▶ Task goal
Using the entries that follow, please report how many lines contain the word "Cabo", with no other words.

Records excerpted from a collection:
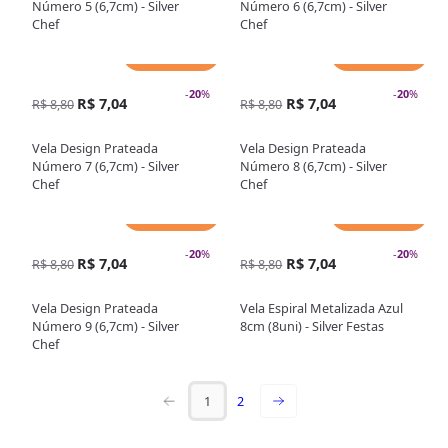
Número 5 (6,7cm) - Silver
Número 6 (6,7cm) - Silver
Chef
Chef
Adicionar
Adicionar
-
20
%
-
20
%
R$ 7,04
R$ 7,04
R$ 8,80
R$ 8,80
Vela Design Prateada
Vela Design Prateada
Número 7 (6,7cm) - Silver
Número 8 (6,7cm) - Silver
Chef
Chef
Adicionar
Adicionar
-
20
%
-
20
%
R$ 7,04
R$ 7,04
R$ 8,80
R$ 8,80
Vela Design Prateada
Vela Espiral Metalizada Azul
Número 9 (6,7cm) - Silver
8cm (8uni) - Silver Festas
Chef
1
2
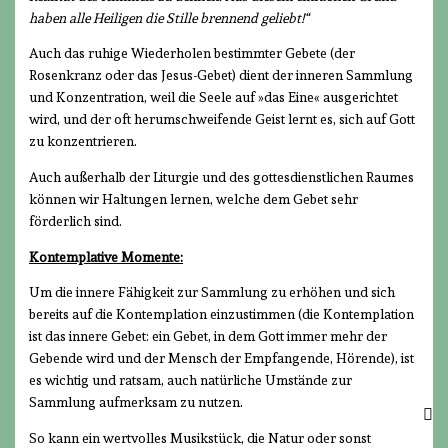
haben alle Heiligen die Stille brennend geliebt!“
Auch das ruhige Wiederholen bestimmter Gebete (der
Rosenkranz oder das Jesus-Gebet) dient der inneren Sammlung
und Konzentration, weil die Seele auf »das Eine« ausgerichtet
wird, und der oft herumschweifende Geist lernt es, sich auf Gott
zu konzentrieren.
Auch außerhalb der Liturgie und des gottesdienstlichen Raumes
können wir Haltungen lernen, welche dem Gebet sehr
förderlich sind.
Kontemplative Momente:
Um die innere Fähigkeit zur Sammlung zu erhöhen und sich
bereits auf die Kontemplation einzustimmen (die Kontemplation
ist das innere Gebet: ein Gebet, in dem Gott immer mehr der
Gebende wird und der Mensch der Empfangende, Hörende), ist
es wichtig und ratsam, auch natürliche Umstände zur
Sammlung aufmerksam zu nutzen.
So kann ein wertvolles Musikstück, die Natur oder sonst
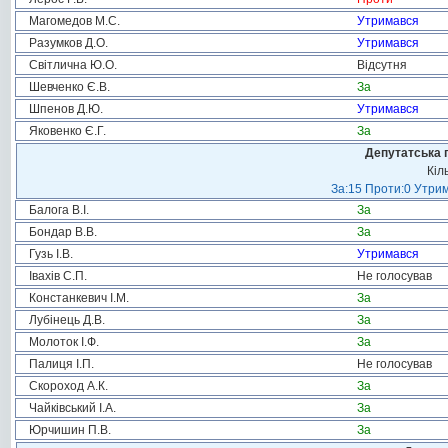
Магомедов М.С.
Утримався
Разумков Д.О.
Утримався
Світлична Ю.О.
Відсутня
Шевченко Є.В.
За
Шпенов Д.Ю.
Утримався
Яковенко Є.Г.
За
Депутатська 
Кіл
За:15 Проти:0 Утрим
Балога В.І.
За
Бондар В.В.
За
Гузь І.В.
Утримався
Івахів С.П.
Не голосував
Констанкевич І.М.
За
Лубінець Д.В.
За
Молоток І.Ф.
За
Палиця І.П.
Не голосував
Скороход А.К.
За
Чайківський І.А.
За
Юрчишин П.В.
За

--

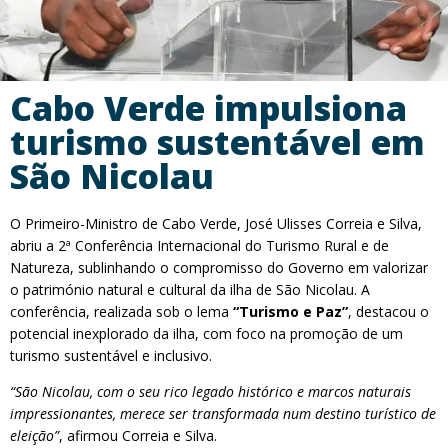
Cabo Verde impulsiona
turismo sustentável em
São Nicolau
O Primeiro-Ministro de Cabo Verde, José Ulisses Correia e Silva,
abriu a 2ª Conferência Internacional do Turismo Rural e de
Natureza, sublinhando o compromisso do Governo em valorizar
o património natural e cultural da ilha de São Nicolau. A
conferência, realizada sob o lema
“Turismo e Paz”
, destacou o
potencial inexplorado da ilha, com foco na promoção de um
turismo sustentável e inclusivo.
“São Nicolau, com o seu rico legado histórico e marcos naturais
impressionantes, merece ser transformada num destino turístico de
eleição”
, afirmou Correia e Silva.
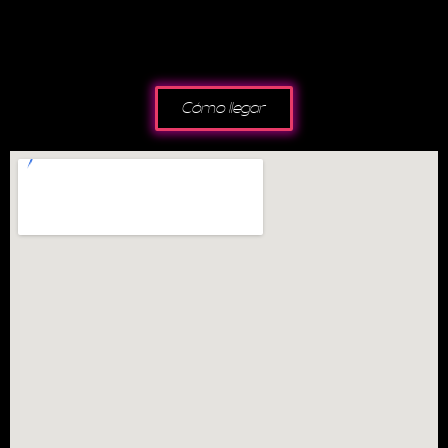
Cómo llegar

▶ The completed task
2